"Nós entendemos que este parecer relativo ao relatório que entregámos ao MAI [Ministério da Administração Interna], vincula o MAI e, de certo modo, restringe o MAI à publicação do relatório com aquele capítulo [o que não foi tornado público], com ou sem nomes [de mortos e outras pessoas envolvidas]. Mas, de modo algum, nos pode cercear na nossa liberdade de dar a conhecer os dados da nossa investigação, porque, como investigadores, temos a liberdade, não só de investigar, como a liberdade, e até obrigação, de dar a conhecer os dados da nossa investigação", disse hoje Xavier Viegas à agência Lusa.

O investigador e diretor do Centro de Estudos de Incêndios Florestais da Universidade de Coimbra lembrou o processo que levou à não publicação do sexto capítulo do referido relatório – do qual, numa primeira fase, foram retirados os nomes das pessoas envolvidas e que, depois, foi sujeito a um parecer da Comissão Nacional de Proteção de Dados [CNPD], segundo o investigador, após um pedido nesse sentido do atual ministro da Administração Interna.

Xavier Viegas alega não ter conhecimento de qualquer caso análogo em que tivesse estado envolvido e compara a restrição da publicação resultante do trabalho da equipa de 13 investigadores por si liderada à censura da informação do Estado Novo sobre as cheias na região de Lisboa em 1967.

"Faz-me lembrar as cheias de há 50 anos. Eu também vivi esse episódio, estava a viver em Lisboa e participei naquelas ações em que os estudantes tomaram a iniciativa de ir socorrer as populações. E o conhecimento que tive da história nessa altura era muito diferente da realidade (…) graças à censura que havia nessa altura", frisou.

O investigador universitário não adiantou em que moldes e quando será feita a divulgação de dados da investigação sobre o incêndio de Pedrógão Grande, mas frisou que essa divulgação incluirá "tudo aquilo que for relevante dar a conhecer às pessoas e que lhes interessar" sobre o trabalho dos investigadores.

Embora considere que "partes do parecer" da CNPD entram em terrenos que alega não compreender, nomeadamente "em que medida é que correspondem à proteção de dados pessoais", Xavier Viegas admite que a identidade de pessoas e "algum pormenor, algum detalhe, possa ferir alguma suscetibilidade" e, nesse aspeto, disse respeitar a posição da Comissão "e a cautela que faz".

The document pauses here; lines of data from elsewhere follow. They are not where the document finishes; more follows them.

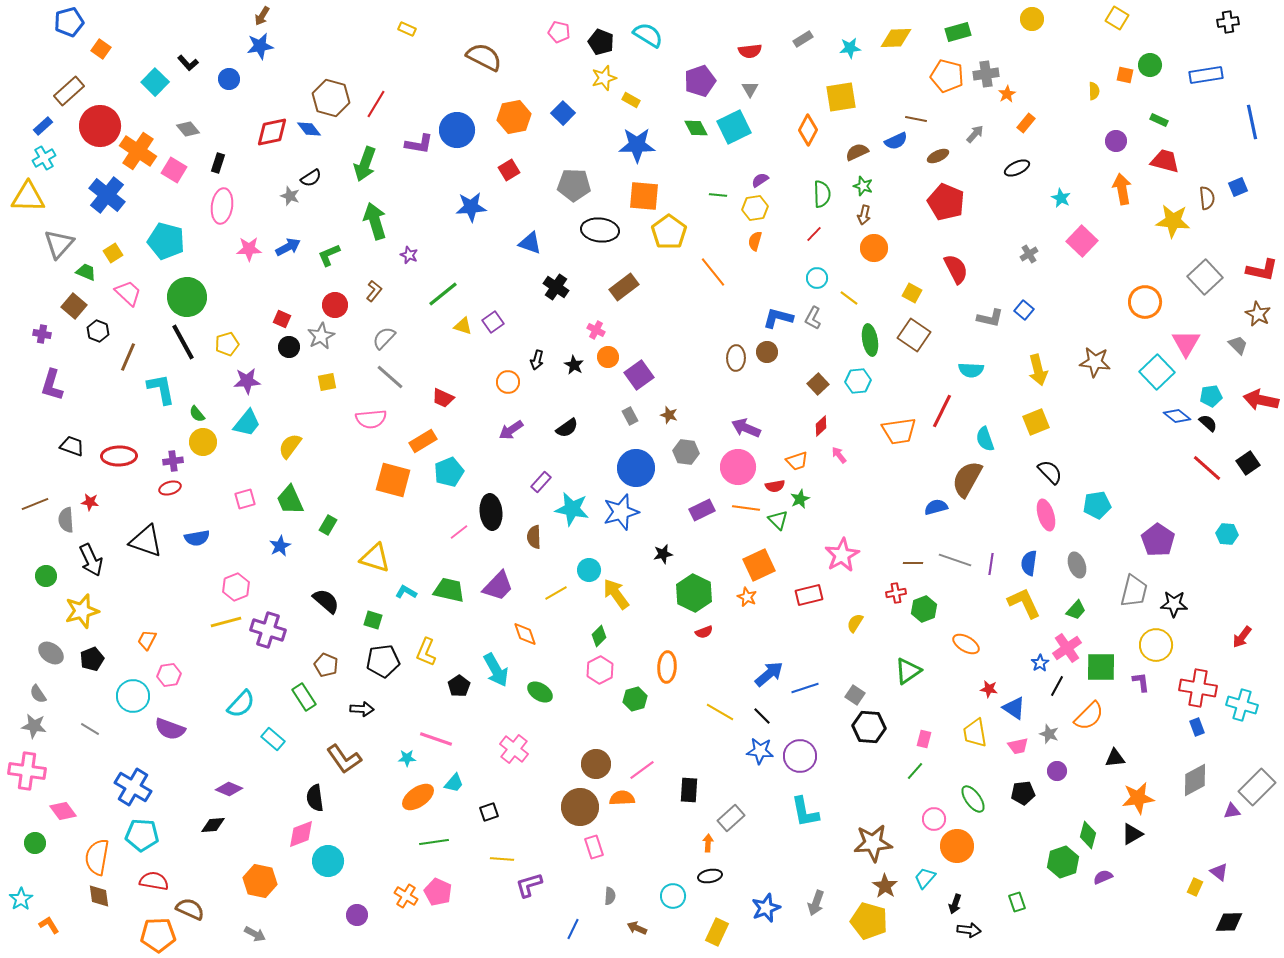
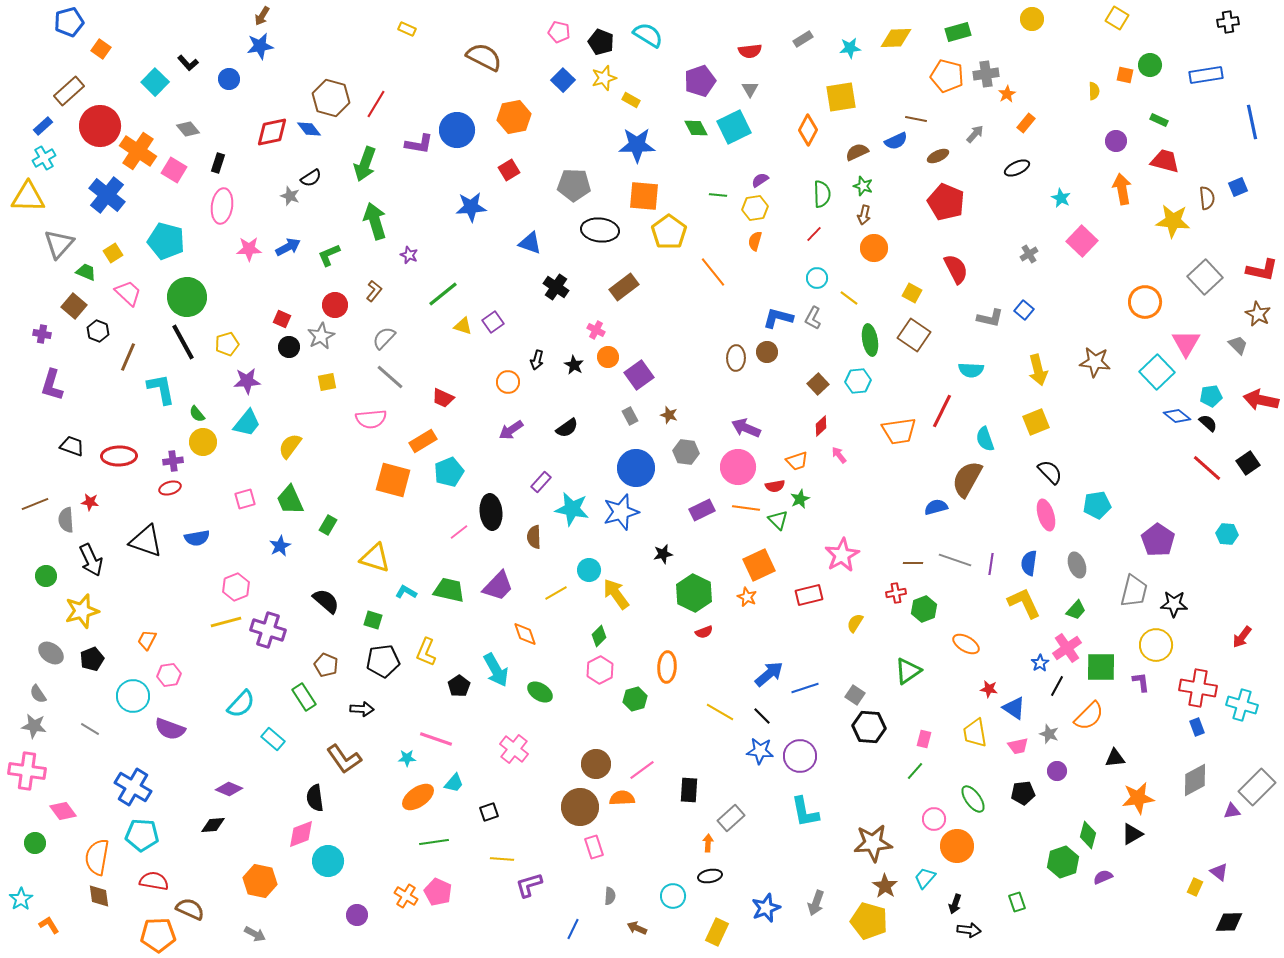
blue square at (563, 113): moved 33 px up
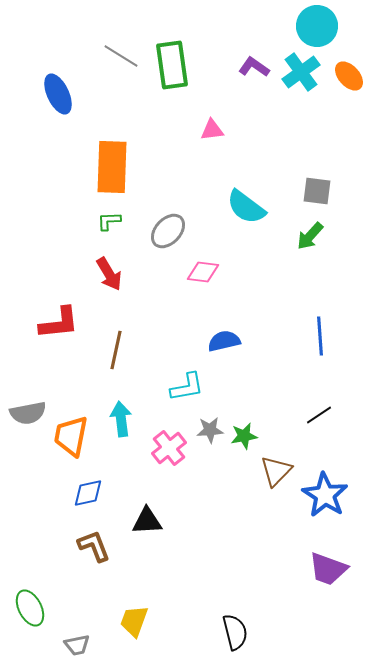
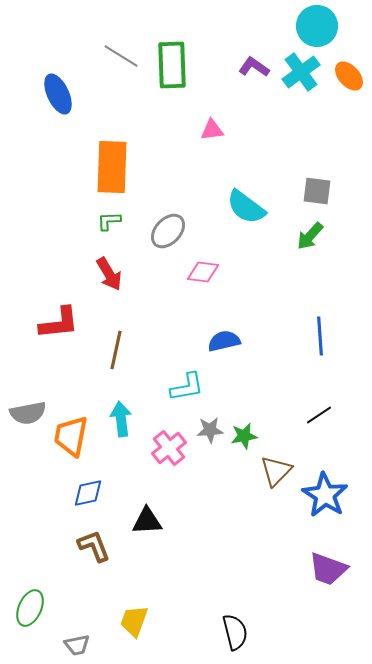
green rectangle: rotated 6 degrees clockwise
green ellipse: rotated 51 degrees clockwise
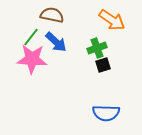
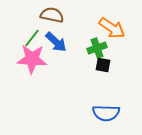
orange arrow: moved 8 px down
green line: moved 1 px right, 1 px down
black square: rotated 28 degrees clockwise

"Mas, seguindo a recomendação implícita desse parecer e que também já nos tinha sido dada pela anterior ministra [da Administração Interna, Constança Urbano de Sousa], temos estado junto das famílias das vítimas e das pessoas envolvidas no nosso relatório a procurar obter autorização para publicar os dados do relatório, se possível mesmo com identificação de pessoas, se necessário sem essa identificação", alegou.

"Os contactos que temos tido são positivos, no sentido de que as pessoas nos dão toda a liberdade de divulgar esses casos", garantiu Xavier Viegas.

Já sobre a possibilidade de voltar a fazer um relatório a pedido do Governo, agora para os incêndios de 15 de outubro, Xavier Viegas não diz se aceitará ou não, alegando que não é a existência de um pedido nesse sentido que limita a "liberdade e o interesse de investigar", e revela que a equipa que lidera já avançou para um novo estudo.

"Sendo um evento de tal magnitude para o nosso país, nós como investigadores de incêndios florestais e da segurança das pessoas não podemos deixar de olhar para ele", afirmou.